Companies that develop automated systems for handling and checking large quantities of fruit and vegetable products often find themselves faced with problems that are not easy to resolve.
In fact, even when the system is intended for use with a single, specific type of product (a fruit for example), it is usually fed upstream with great quantities of products that arrive at the factory directly from the harvest fields, and which therefore exhibit enormous variability in size and weight.
The need is therefore felt to provide automated lines that are capable of distributing products of different size categories to a plurality of receiving stations, in that often fruits (or other fruit and vegetable products) of greater size (or greater weight) cannot be sent for subsequent processing, or to end consumers, together with the smaller fruits.
Moreover it seems evident that in an industrial context, and therefore in systems and lines that are at least partially automated, precisely this enormous variability requires maximum care on the part of the companies that make them, in that the lines and the handling elements must be sufficiently versatile to be able to cater for the different formats with which pears, apples, strawberries, cherries, etc., are presented.
To such heterogeneity we must also add the great variety of defects that fruits can exhibit, and which the system must be capable of intercepting, in order to send to the downstream stations only those products that fall within the preset quality parameters (which are moreover increasingly stringent), and diverting for reprocessing, or simply discarding, those fruits that are rotten or bruised, are showing initial signs of early decay, or that exhibit other defects.
In such context, one of the fruits that pose the most difficulties is certainly the pear: in order to be able to identify the defects and at the same time check its color and weight (and therefore its size category), systems are known that involve the use of video cameras for checking which are arranged along fruit handling lines and are capable of identifying the defects.

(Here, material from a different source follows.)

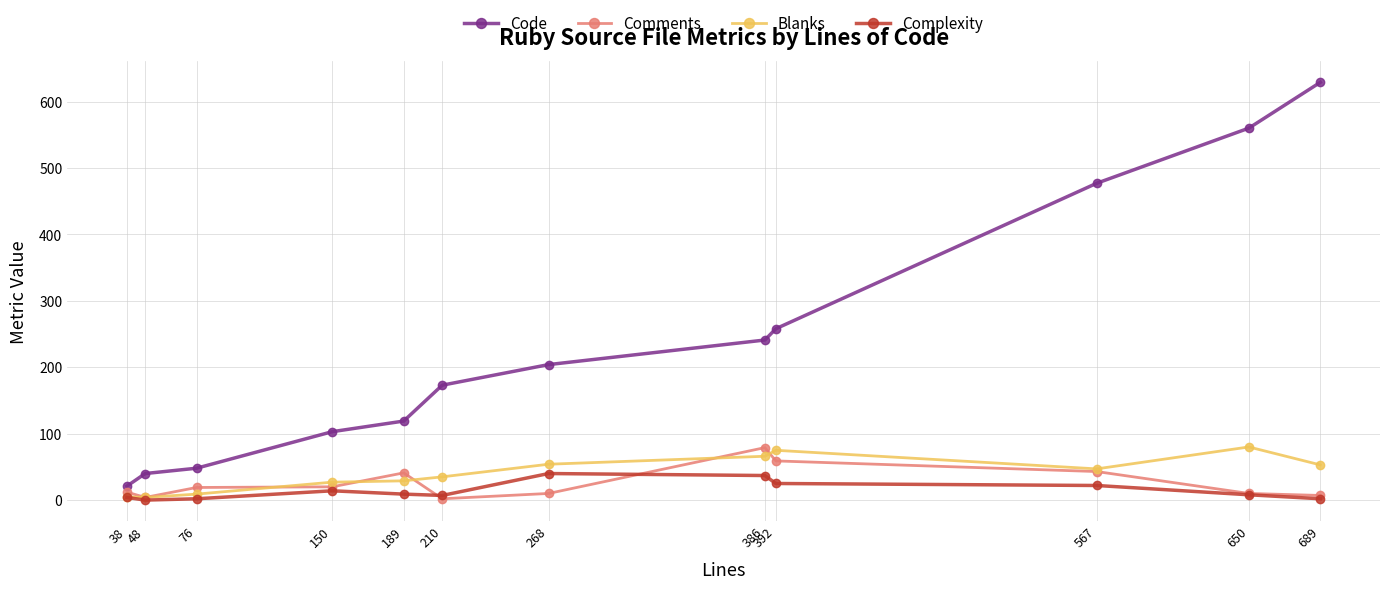

What is the maximum value shown in the chart?

629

Such systems usually have two handling lines, side by side, in that after a first video camera has conducted a first check on the pear being conveyed on the first line, in order to detect its shape, size, color, any surface and pulp flaws, etc., the pear is tipped over and transferred to the second line, where a second video camera performs a second check on the other side of the pear, to complete the analysis.
However, the peculiar shape of the pear makes it substantially impossible to check the exact arrangement with which the pear is deposited and conveyed on the first line and, especially, at what point of the respective containment unit the pear is consequently laid and conveyed along the second line.

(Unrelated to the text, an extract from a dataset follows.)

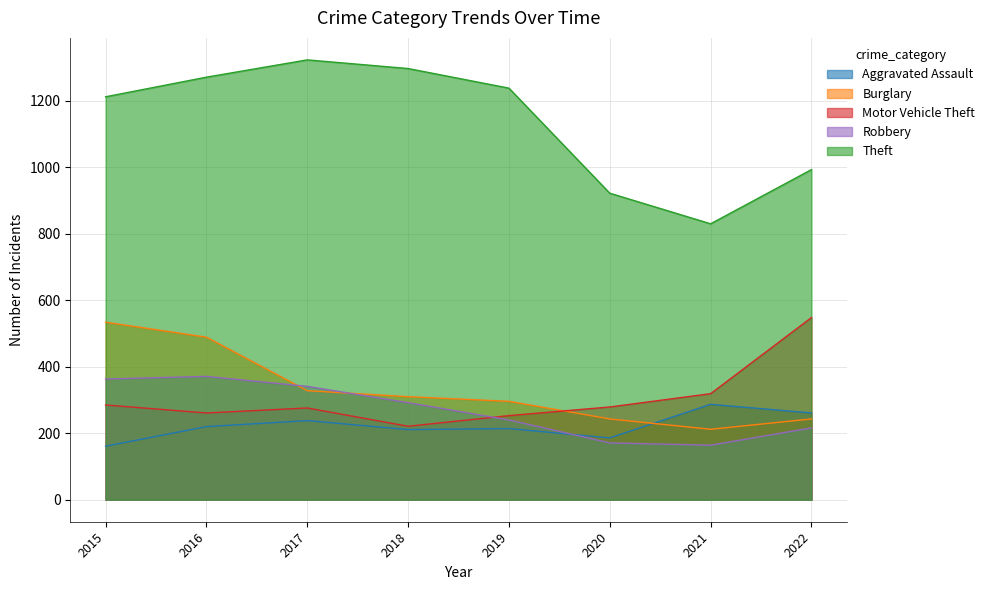

At which category is the sum across all series the highest?

2016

This complicates the second check and, especially, it makes it necessary to have a third line or station for carrying out the weighing, in that for such activity it is necessary to be able to count on a certain position (usually corresponding to the center of the containment unit), in order to obtain an exact measurement by the load cells and/or of the other sensors that are usually used.
The aim of the present disclosure is to solve the above mentioned problems, by providing a handling assembly that makes it possible to transfer fruit and vegetable products between two handling lines, while at the same time being able to control their positioning, at least on the downstream line.

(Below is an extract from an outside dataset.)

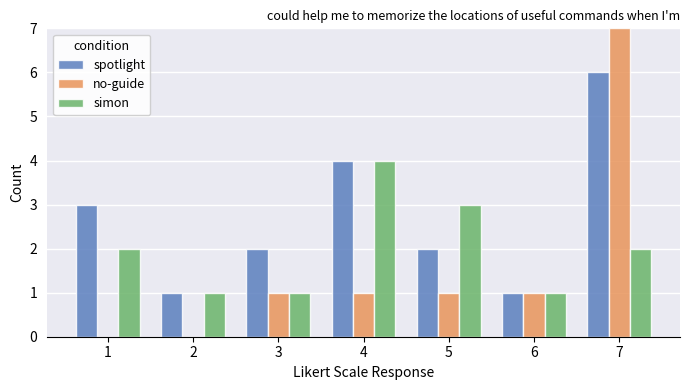

How many series are shown in this chart?

3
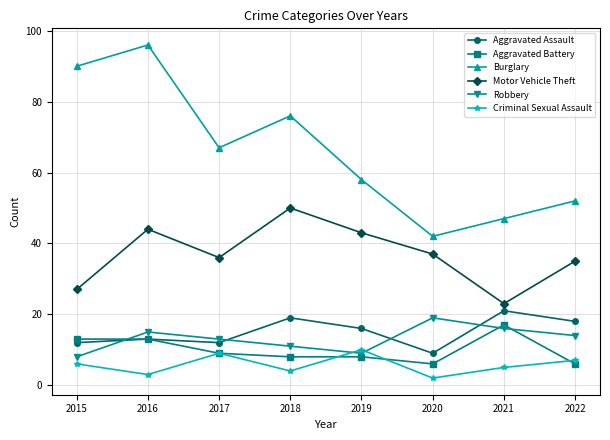

Read the Burglary value at 2019.

58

Within this aim, the disclosure provides an assembly for handling fruit and vegetable products, which makes it possible to check the color, the size category and/or the presence of flaws thereon, and at the same time make it possible to weigh them.
The disclosure further provides a handling assembly that ensures a high reliability of operation.
The disclosure also provides a handling assembly that can be easily implemented using elements and materials that are readily available on the market.
The disclosure provides a handling assembly that is low cost and safely applied.
These advantages and others are achieved by providing an assembly for handling fruit and vegetable products, which comprises first containment units for fruit and vegetable products that can move along a first conveyance and/or control line and second containment units for horticultural products that can move along a second conveyance and/or control line, which is laterally adjacent and proximate to said first line, characterized in that it comprises a plurality of means for transferring the horticultural products, said means being distributed at least along a part of said first line and being selectively actuatable by an electronic management and control unit, for the transfer of each product from a said first unit to a respective said second unit in a portion chosen from a plurality of different portions of said first line, upon the occurrence of a predefined condition of mutual alignment between the horticultural product to be transferred, which is conveyed by said first unit, and a said second unit.